TASK GOAL:
Copy the entire listing exactly.

INFORMATION SUPPLIED:

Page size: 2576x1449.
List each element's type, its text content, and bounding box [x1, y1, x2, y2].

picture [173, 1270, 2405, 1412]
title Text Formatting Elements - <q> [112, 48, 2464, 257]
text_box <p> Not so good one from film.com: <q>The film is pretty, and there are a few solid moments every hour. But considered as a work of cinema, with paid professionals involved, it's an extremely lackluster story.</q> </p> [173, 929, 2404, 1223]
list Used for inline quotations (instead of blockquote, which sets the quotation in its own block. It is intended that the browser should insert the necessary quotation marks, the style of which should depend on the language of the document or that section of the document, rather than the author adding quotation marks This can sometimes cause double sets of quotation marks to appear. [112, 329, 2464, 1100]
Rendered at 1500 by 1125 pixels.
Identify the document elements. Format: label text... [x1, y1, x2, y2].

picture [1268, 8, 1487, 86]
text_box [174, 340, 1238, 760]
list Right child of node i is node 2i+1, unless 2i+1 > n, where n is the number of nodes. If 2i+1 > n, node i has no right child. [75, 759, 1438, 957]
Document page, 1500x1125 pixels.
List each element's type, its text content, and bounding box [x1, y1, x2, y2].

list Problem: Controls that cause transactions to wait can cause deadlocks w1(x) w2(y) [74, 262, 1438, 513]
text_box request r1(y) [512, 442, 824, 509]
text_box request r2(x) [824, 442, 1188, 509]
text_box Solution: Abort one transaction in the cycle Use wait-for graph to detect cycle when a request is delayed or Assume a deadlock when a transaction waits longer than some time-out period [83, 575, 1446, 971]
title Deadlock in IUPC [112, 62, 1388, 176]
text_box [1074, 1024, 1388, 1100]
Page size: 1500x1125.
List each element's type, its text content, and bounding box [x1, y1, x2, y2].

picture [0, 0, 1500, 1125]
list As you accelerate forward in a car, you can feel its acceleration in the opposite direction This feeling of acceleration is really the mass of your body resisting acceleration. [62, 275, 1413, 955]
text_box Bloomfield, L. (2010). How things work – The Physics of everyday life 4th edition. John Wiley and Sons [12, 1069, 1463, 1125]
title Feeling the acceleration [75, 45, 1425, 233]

SOLUTION FOR THIS EXERCISE:
Page size: 2576x1449.
List each element's type, its text content, and bounding box [x1, y1, x2, y2].

picture [173, 1270, 2405, 1412]
title Text Formatting Elements - <q> [112, 48, 2464, 257]
text_box <p> Not so good one from film.com: <q>The film is pretty, and there are a few solid moments every hour. But considered as a work of cinema, with paid professionals involved, it's an extremely lackluster story.</q> </p> [173, 929, 2404, 1223]
list Used for inline quotations (instead of blockquote, which sets the quotation in its own block. It is intended that the browser should insert the necessary quotation marks, the style of which should depend on the language of the document or that section of the document, rather than the author adding quotation marks This can sometimes cause double sets of quotation marks to appear. [112, 329, 2464, 1100]
Rendered at 1500 by 1125 pixels.
Identify the document elements. Format: label text... [x1, y1, x2, y2].

picture [1268, 8, 1487, 86]
text_box [174, 340, 1238, 760]
list Right child of node i is node 2i+1, unless 2i+1 > n, where n is the number of nodes. If 2i+1 > n, node i has no right child. [75, 759, 1438, 957]
Document page, 1500x1125 pixels.
List each element's type, its text content, and bounding box [x1, y1, x2, y2].

list Problem: Controls that cause transactions to wait can cause deadlocks w1(x) w2(y) [74, 262, 1438, 513]
text_box request r1(y) [512, 442, 824, 509]
text_box request r2(x) [824, 442, 1188, 509]
text_box Solution: Abort one transaction in the cycle Use wait-for graph to detect cycle when a request is delayed or Assume a deadlock when a transaction waits longer than some time-out period [83, 575, 1446, 971]
title Deadlock in IUPC [112, 62, 1388, 176]
text_box [1074, 1024, 1388, 1100]
Page size: 1500x1125.
List each element's type, its text content, and bounding box [x1, y1, x2, y2].

picture [0, 0, 1500, 1125]
list As you accelerate forward in a car, you can feel its acceleration in the opposite direction This feeling of acceleration is really the mass of your body resisting acceleration. [62, 275, 1413, 955]
text_box Bloomfield, L. (2010). How things work – The Physics of everyday life 4th edition. John Wiley and Sons [12, 1069, 1463, 1125]
title Feeling the acceleration [75, 45, 1425, 233]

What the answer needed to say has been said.